The scaffold is formed from peptides containing ionic amino-acids groups, designed so that they will come together spontaneously in beta-sheet structures like those found in proteins. Ellis-Behnke's colleague Shuguang Zhang of MIT has been designing such peptides for several years, tuning the peptide structures to make fibrous aggregates just a few nanometres thick that link up into three-dimensional networks with possible uses in tissue engineering. Several years ago he and his co-workers reported that these scaffolds could support the growth of neuronal cells and the outgrowth of neurites (neuron filaments) in cell cultures.
These promising results were echoed by those obtained by Samuel Stupp's group at Northwestern University in Illinois, who have found that a nanofibre network made from a different kind of self-assembling peptide, with an amphiphilic structure, can form around neuron progenitor cells in solution and trigger the sprouting of neurites.
Both the MIT and Northwestern researchers hope that these self-assembling nanoscaffolds might help damaged brain or neural tissue to regenerate, for example after spinal-column injuries. Such damage is problematic not only because it can be particularly debilitating but because there are several obstacles to the regrowth of the neural conduits (axons). Adult axons don't tend to grow back spontaneously; instead, such lesions create scar tissue. That is another reason why Stupp's peptide scaffolds, which suppressed the differentiation of neuron progenitor cells into scar-forming astrocytes, looked so appealing.

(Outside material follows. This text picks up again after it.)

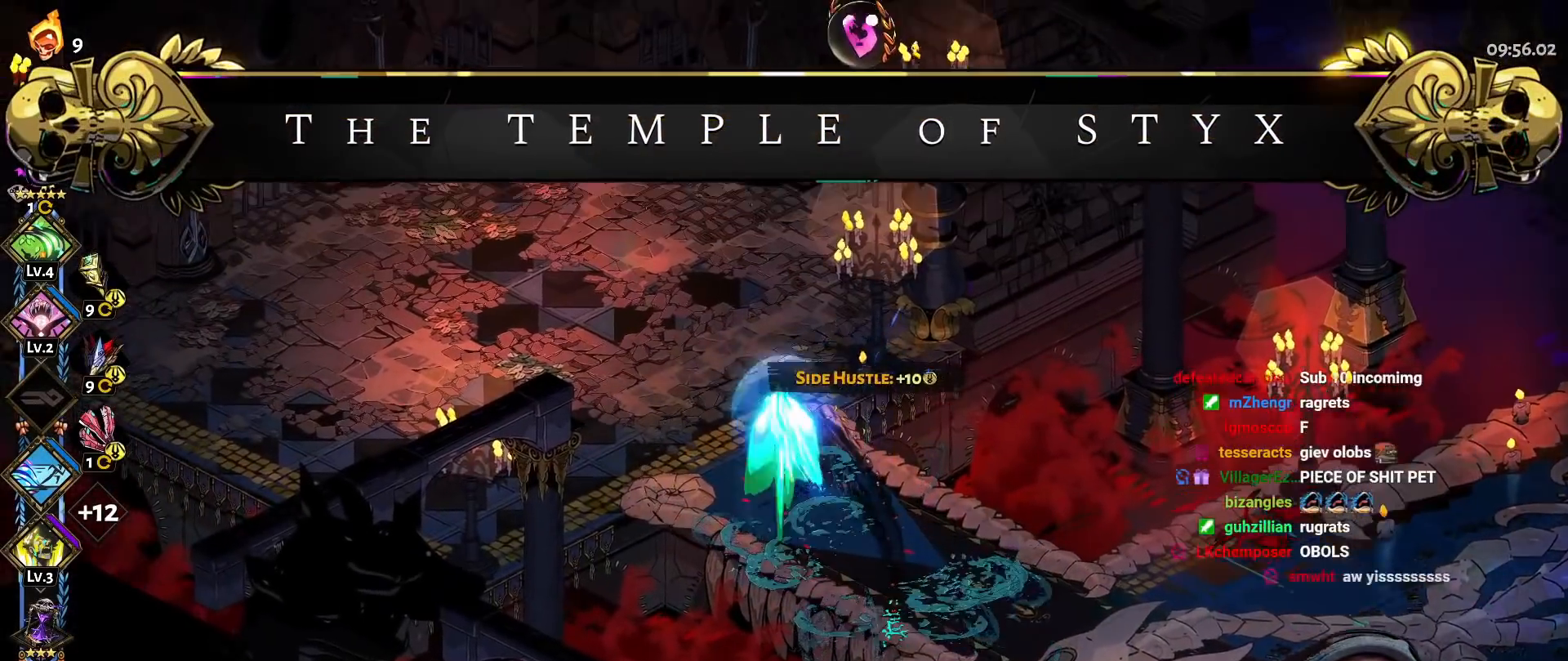
{"buttons": [], "left_stick": "up-left", "right_stick": "center", "button_events": [[17, "X", "up"], [17, "Y", "up"], [33, "A", "up"], [33, "B", "up"], [33, "L2", "up"], [33, "R2", "down"], [100, "R2", "up"]]}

Ellis-Behnke and colleagues have now taken things a step further by demonstrating the regeneration of functional brain tissue in live animals. They made cuts in the part of the midbrain of hamsters that processes vision, rendering them sightless. In untreated animals, this lesion turned into scar tissue that prevented any regrowth, and the hamsters remained blind. But when Zhang's self-assembling peptides were injected into the wound region, the lesions healed within several weeks: the axons grew to close the gap, and the animals regained some sight. The peptide network, say the researchers, "appears to knit the tissue together".
They hope ultimately to conduct trials on humans who have suffered spinal-cord injuries.